NINE BRITS, A SOUTH African, a Malaysian and an Indian were given the nod by this year’s Man Booker International Prize judges but there was no place for Irish author John Banville.
The exclusion of the former winner has shocked some, as has the omission of other favourites Martin Amis, Zadie Smith and Ian McEwan.
But enough about who’s not in the running, one of these 12 books will be taking home the prestigious honour (and a cheque for £50,000) on 16 October:
- Nicola Barker, The Yips
- Ned Beauman, The Teleportation Accident
- André Brink, Philida
- Tan Twan Eng, The Garden of Evening Mists
- Michael Frayn, Skios
- Rachel Joyce, The Unlikely Pilgrimage of Harold Fry
- Deborah Levy, Swimming Home
- Hilary Mantel, Bring up the Bodies
- Alison Moore, The Lighthouse
- Will Self, Umbrella
- Jeet Thayil, Narcopolis
- Sam Thompson, Communion Town
According to the five-strong panel of judges, goodness, madness and bewildering urban change are among the themes of this year’s long list.
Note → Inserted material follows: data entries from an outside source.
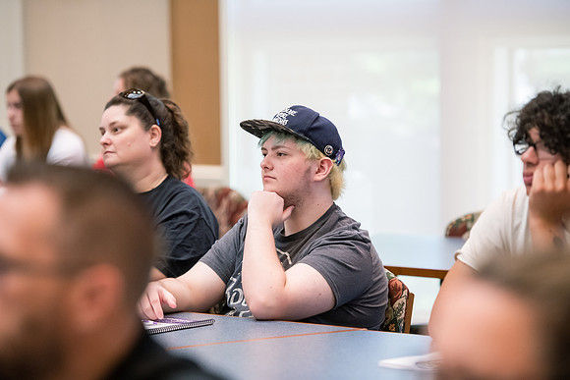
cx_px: 285
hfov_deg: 15.2
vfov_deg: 10.2
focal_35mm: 135
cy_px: 190
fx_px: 2138
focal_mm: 135
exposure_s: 1/160
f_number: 2.8
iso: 2500
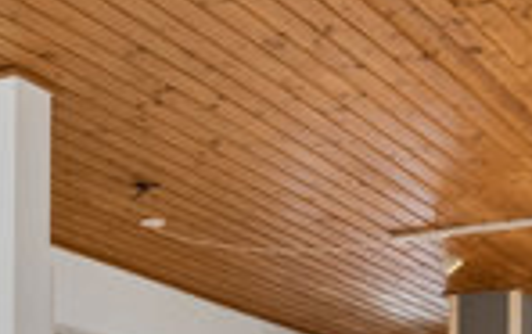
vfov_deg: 11.1
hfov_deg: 18.9
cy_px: 620
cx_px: 252
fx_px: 1597
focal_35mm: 110
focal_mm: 20
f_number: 13
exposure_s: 1/4
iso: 400
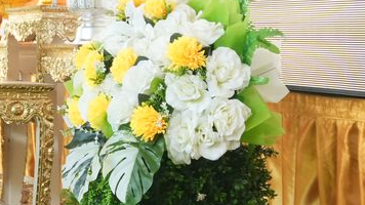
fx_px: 1229
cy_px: 20
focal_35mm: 127
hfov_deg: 16.3
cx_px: -60
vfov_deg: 9.5
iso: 1000
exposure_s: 1/200
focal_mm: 24
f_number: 4.5
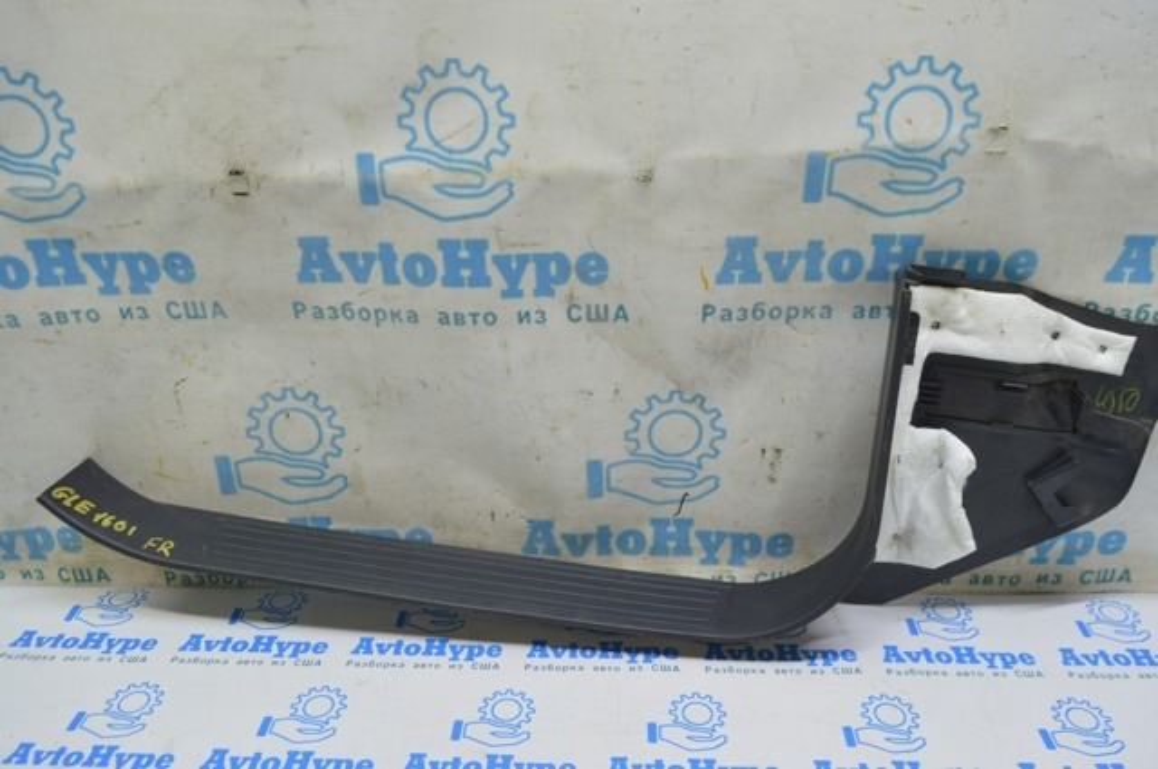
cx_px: 579
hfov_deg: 62.0
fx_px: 964
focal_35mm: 30
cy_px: 384
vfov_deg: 43.5
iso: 400
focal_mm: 20
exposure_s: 1/20
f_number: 5.6
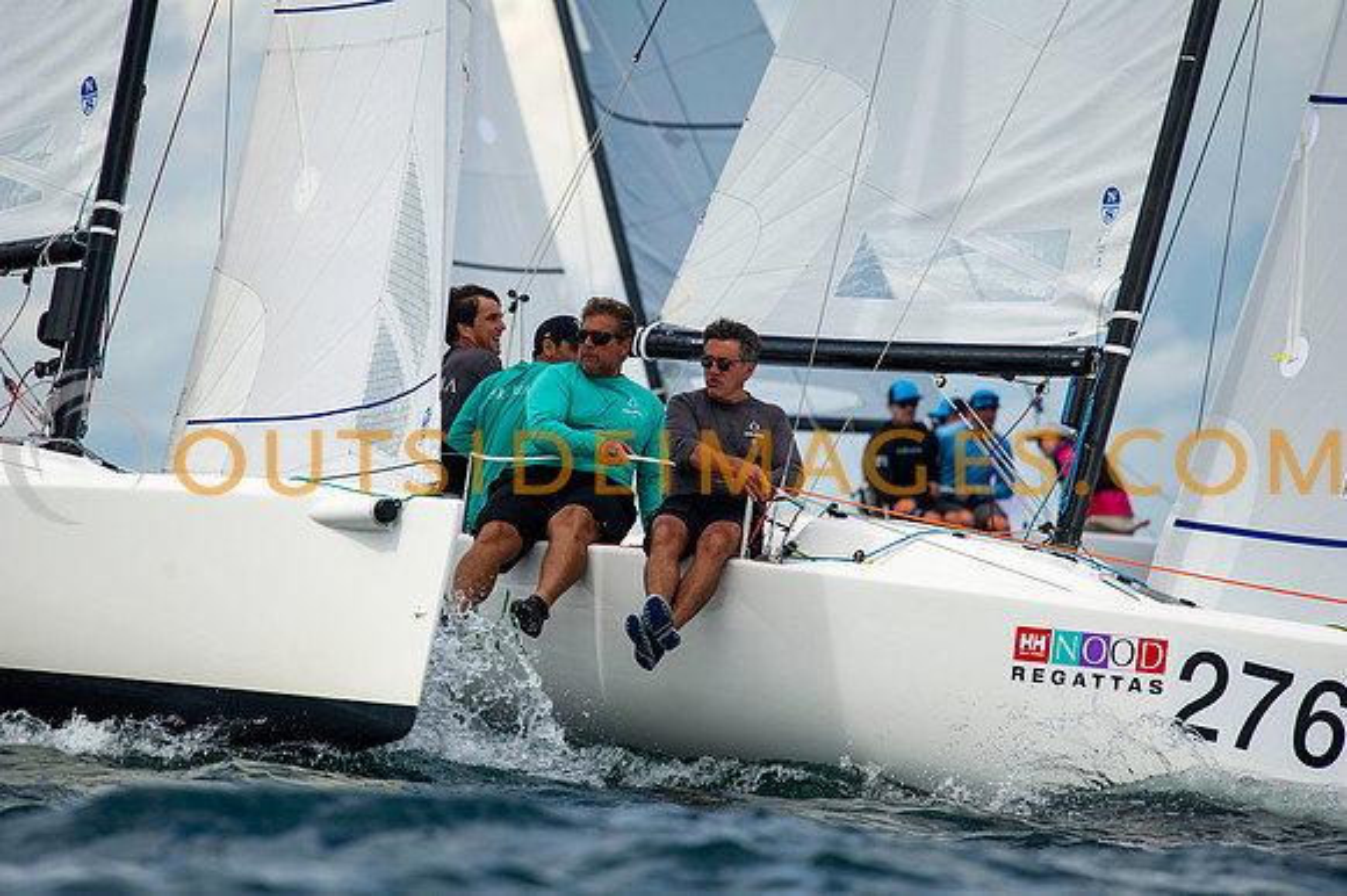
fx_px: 11218
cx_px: 674
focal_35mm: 300
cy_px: 448
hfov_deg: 6.9
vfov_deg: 4.6
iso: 320
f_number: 5
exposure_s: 1/2500
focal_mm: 300
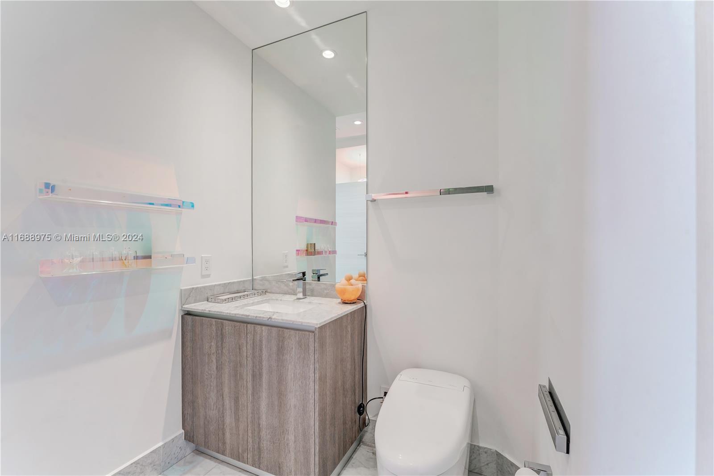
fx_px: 299
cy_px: 238
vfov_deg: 76.9
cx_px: 357
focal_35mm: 15
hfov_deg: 100.0
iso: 250
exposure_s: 1/6
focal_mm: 15.1
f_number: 10
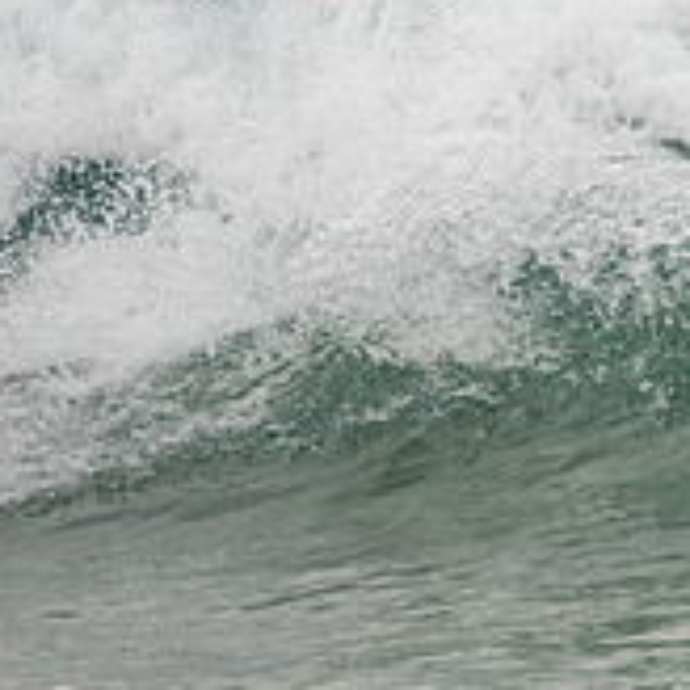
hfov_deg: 1.2
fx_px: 33827
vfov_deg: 1.2
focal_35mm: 1500
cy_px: 57
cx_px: 1174
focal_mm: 500
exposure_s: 1/2000
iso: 280
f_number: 5.6
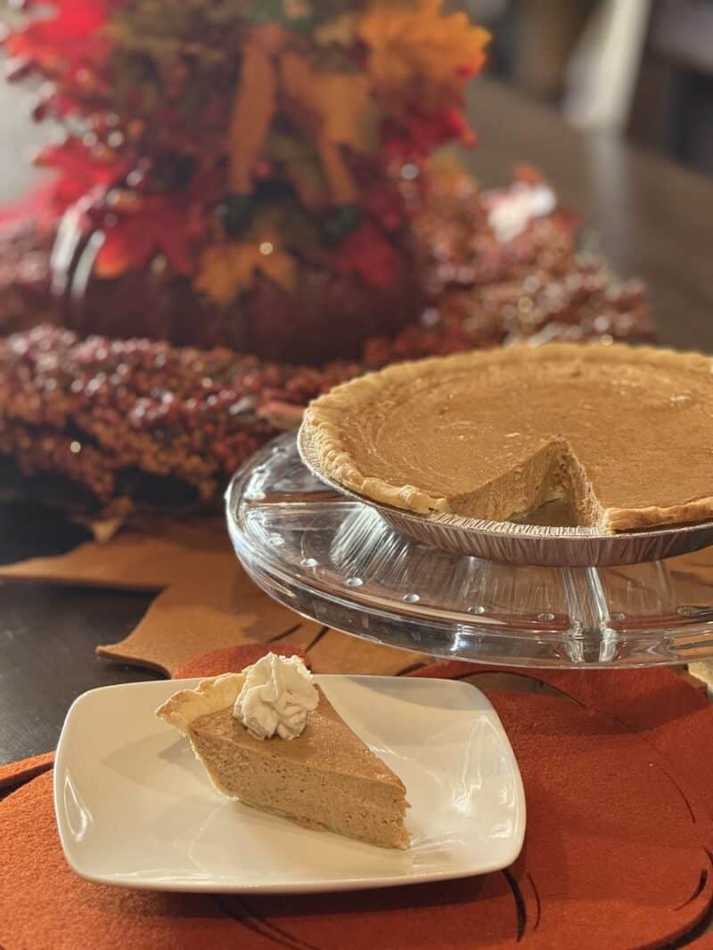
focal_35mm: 120
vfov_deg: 16.4
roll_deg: -0.6
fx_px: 3296
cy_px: 475
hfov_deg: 12.3
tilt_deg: -20.3
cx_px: 356
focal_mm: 15.66
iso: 400
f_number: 2.8
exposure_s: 1/60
Chair Peter Stohard explained that the panel did not intentionally “set out to reject the old guard” but “the new came powering through” after a year of critical argument.
Debut novels were particularly welcomed with four making the list and of the 12 writers nominated, only one is a previous winner – Hilary Mantel. There was no age discrimination either, with the eldest nominee being Andre Brink at 77 and the youngest 27-year-old Ned Beauman.
One of the most-well established English-language literary prizes awarded today, the Man Booker is only open to entrants from the UK, Ireland or the Commonwealth.
Not only is the monetary prize generous, a win usually signals box office success. Last year’s winner, Julian Barnes’s The Sense of an Ending, became a bestseller on both sides of the Atlantic.